Example of Picard number in family of smooth variety jumping

For a scheme or formal scheme $$X$$, let $$\mathrm{Pic} X$$ be its Picard group. If $$X$$ is a smooth proper variety over an algebraically closed field, let $$\mathrm{Pic}^{0}(X)$$ be the subgroup consisting of isomorphism classes of line bundles algebraically equivalent to $$\mathscr{O}_{X}$$, and define the Neron-Severi group $$\mathrm{NS}X :=\mathrm{Pic} X/\mathrm{Pic}^{0}(X)$$. By Neron-Severi theorem, $$\mathrm{NS}X$$ is finitely generated and its rank call the Picard number of X, denote as $$\rho(X)$$

Now suppose $$X$$ and $$S$$ are two varieties, $$f: X\to S$$ is a smooth proper morphism, let $$X_{b}$$ be the fiber of $$X$$ over $$b$$. My question is following:

Could you show me one example that the function $$h: S\to \mathbb{Z}: h(b)=\rho({X_{b}})$$ is not locally constant?

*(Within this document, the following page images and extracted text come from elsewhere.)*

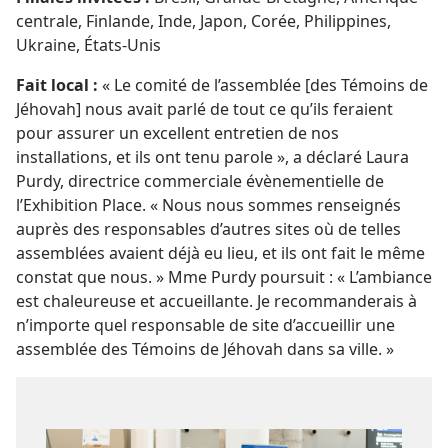
centrale, Finlande, Inde, Japon, Corée, Philippines,
Ukraine, États-Unis
Fait local :
« Le comité de l’assemblée [des Témoins de
Jéhovah] nous avait parlé de tout ce qu’ils feraient
pour assurer un excellent entretien de nos
installations, et ils ont tenu parole », a déclaré Laura
Purdy, directrice commerciale évènementielle de
l’Exhibition Place. « Nous nous sommes renseignés
auprès des responsables d’autres sites où de telles
assemblées avaient déjà eu lieu, et ils ont fait le même
constat que nous. » Mme Purdy poursuit : « L’ambiance
est chaleureuse et accueillante. Je recommanderais à
n’importe quel responsable de site d’accueillir une
assemblée des Témoins de Jéhovah dans sa ville. »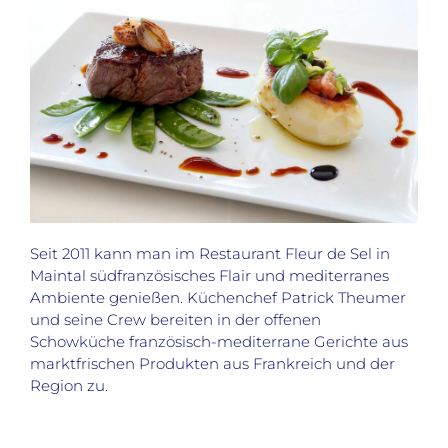
Seit 2011 kann man im Restaurant Fleur de Sel in
Maintal südfranzösisches Flair und mediterranes
Ambiente genießen. Küchenchef Patrick Theumer
und seine Crew bereiten in der offenen
Schowküche französisch-mediterrane Gerichte aus
marktfrischen Produkten aus Frankreich und der
Region zu.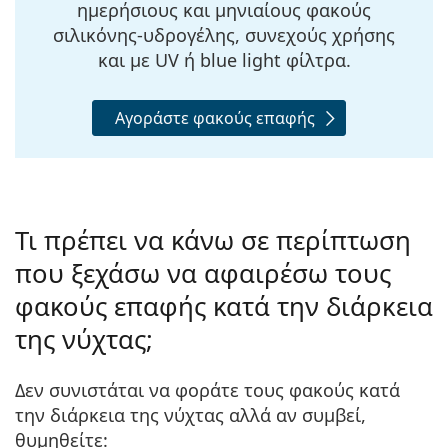
ημερήσιους και μηνιαίους φακούς
σιλικόνης-υδρογέλης, συνεχούς χρήσης
και με UV ή blue light φίλτρα
.
Αγοράστε φακούς επαφής
Τι πρέπει να κάνω σε περίπτωση
που ξεχάσω να αφαιρέσω τους
φακούς επαφής κατά την διάρκεια
της νύχτας;
Δεν συνιστάται να φοράτε τους φακούς κατά
την διάρκεια της νύχτας αλλά αν συμβεί,
θυμηθείτε: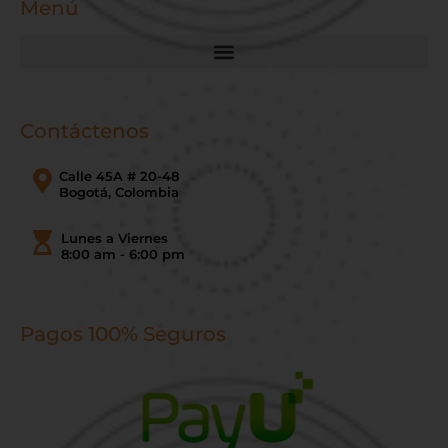
Menú
Contáctenos
Calle 45A # 20-48
Bogotá, Colombia
Lunes a Viernes
8:00 am - 6:00 pm
Pagos 100% Seguros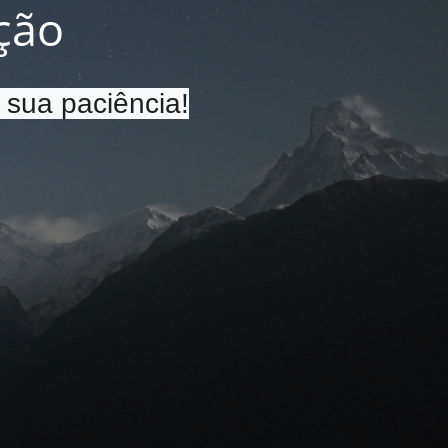
ção
 sua paciência!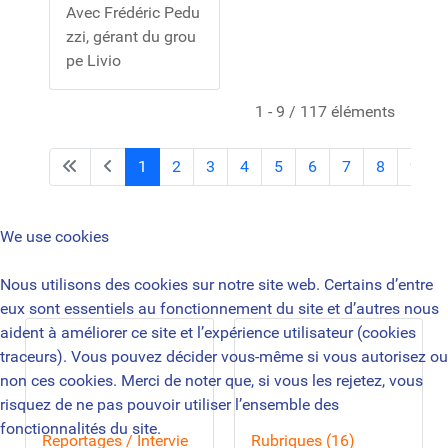
Avec Frédéric Pedu
zzi, gérant du grou
pe Livio
1 - 9 / 117 éléments
1
2
3
4
5
6
7
8
9
We use cookies
Nous utilisons des cookies sur notre site web. Certains d’entre
eux sont essentiels au fonctionnement du site et d’autres nous
aident à améliorer ce site et l’expérience utilisateur (cookies
traceurs). Vous pouvez décider vous-même si vous autorisez ou
non ces cookies. Merci de noter que, si vous les rejetez, vous
risquez de ne pas pouvoir utiliser l’ensemble des
fonctionnalités du site.
Reportages / Intervie
Rubriques (16)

I use google to search this question. But I can only find that this conclusion is true and can not find a specific example. So could you give me one specific example? Thank you very much!

• Take $S$ to be the open set of a projective space parametrizing degree $d\geq 4$ smooth hypersurfaces in $\mathbb{P}^3$, with $X$ the universal hypersurface over $S$. Then $\rho$ is not locally constant. (Try googling Noether-Lefschetz theorem). May 31 '20 at 15:26
• @Mohan I googled it and I could only find the statement of Noether-Lefschetz theorem, that is the general hypersurface of degree $d\geq 4$ has the Picard group $Z$. But I could not find why $\rho$ is not locally constant? Could you recommend me some more specific reference about it? Thanks a lot.
– Mike
May 31 '20 at 18:52
• Connect a general hypersurface with Picard group $\mathbb{Z}$ and the Fermat hypersurface of degree $d$. The Fermat has Picard group large and show that taking $S$ as this line (open set of a line containing only smooth ones), show that $\rho$ is not locally constant. May 31 '20 at 18:56
• @Mohan I see, thank you very much. By the way what is exactly Picard number of $x^4+y^4+z^4+w^4$?
– Mike
May 31 '20 at 20:29
• I have found the answer, the Picard number is 20.
– Mike
May 31 '20 at 20:37

To give such an example, we need to use two facts.

Noether-Lefschetz theorem: If $$S_{d}\subseteq \mathbb{P}^{3}$$ is a very general surface, then $$\mathrm{Pic}(S_{d})\cong \mathbb{Z}$$.

Hence we could choose a quartic surface $$S_{0}$$ in $$\mathbb{P}^{3}$$, such that $$\rho(S_{0})\leq 1$$.

The Picard number of Fermat's surface $$S_{F}: x^4+y^4+z^4+w^4=0$$ is 20.

Construction: Let $$Y$$ be the open set of a projective space parametrizing degree $$d = 4$$ smooth hypersurfaces in $$\mathbb{P}^{3}$$ , $$X$$ be the universal hypersurface over $$Y$$. Then $$\rho$$ is not locally constant, since $$\rho(S_{0})\leq 1, \rho(S_{F})=20$$.

For an elliptic curve $$E$$ over $$\mathbb{Z}$$, the Picard number of $$E \times E$$ is $$3$$ if $$E$$ has no complex multiplication (generated by horizontal, vertical, diagonal classes) and 4 if it does (also take the class of the graph of a non-integer endomorphism).

So you can take any family of elliptic curves which includes all isomorphism classes, e.g. the Legendre family $$y^2 = x(x-1)(x-\lambda),$$ and consider the fiber product of this family with itself over the base to get a family of elliptic surfaces where the Picard number jumps at special points.